6. ACPI/Power Management Issues: Sometimes, aggressive power management settings or ACPI (Advanced Configuration and Power Interface) bugs can cause CPUs to get stuck in certain states or during transitions.

   • Diagnosis: Look for ACPI-related errors in dmesg. Try disabling specific power-saving features in BIOS/UEFI.
   • Fix: Use kernel boot parameters to disable certain ACPI features. For example, acpi=off (disables ACPI entirely, usually not recommended for modern systems) or more specific options like acpi_osi=! "Windows 2015" to trick the BIOS.

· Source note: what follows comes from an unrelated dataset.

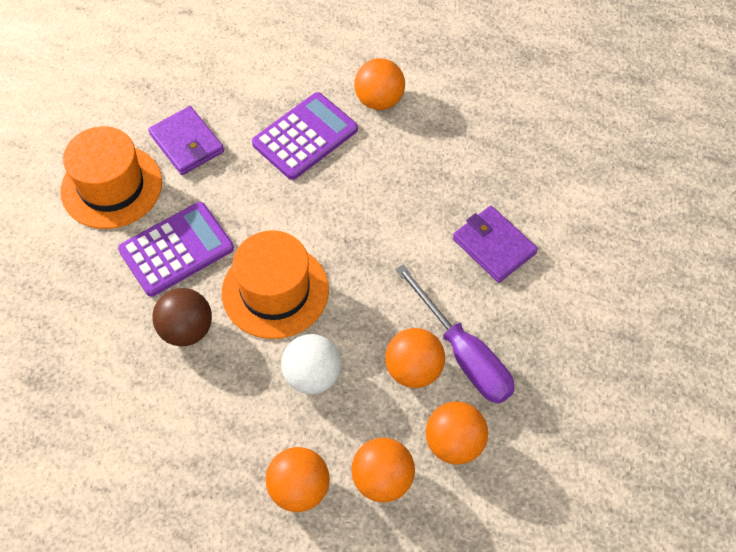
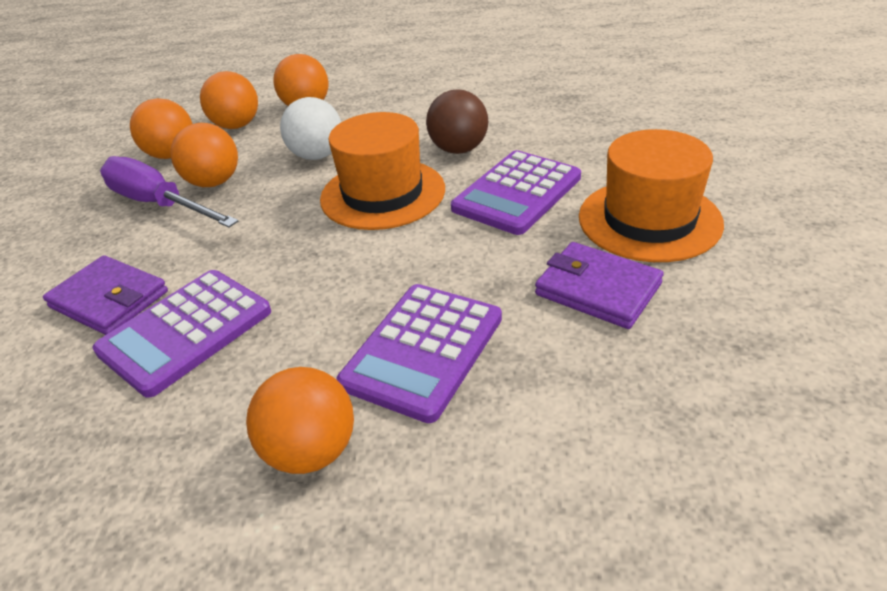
camera: 165 degrees right, 20 degrees down
(440, 198) = (186, 331): none -> purple calculator

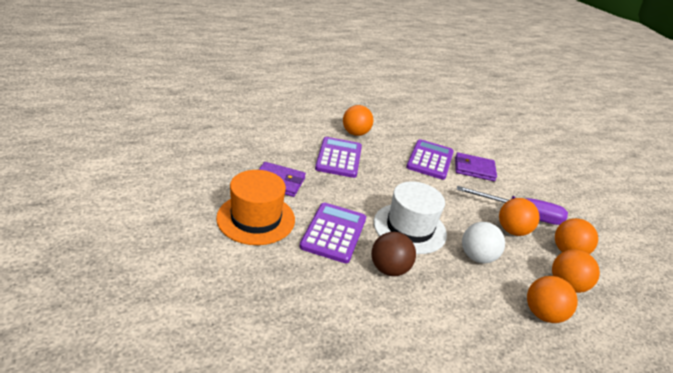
camera: 150 degrees right, 5 degrees down
(383, 194) = (409, 228): orange hat -> white hat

     sudo sed -i 's/GRUB_CMDLINE_LINUX_DEFAULT="\(.*\)"/GRUB_CMDLINE_LINUX_DEFAULT="\1 acpi_osi=! \"Windows 2015\""/' /etc/default/grub
     sudo update-grub
     sudo reboot
     

     This works by bypassing or modifying how the kernel interacts with the system’s ACPI tables, which can sometimes be buggy.
   • Why it works: Some ACPI implementations can be faulty, leading to unexpected system behavior. Modifying boot parameters can either work around these bugs or disable ACPI features that are causing problems.

After fixing the soft lockup, the next error you’re likely to encounter is a hard lockup, where the system becomes completely unresponsive and requires a hard reboot without any kernel messages.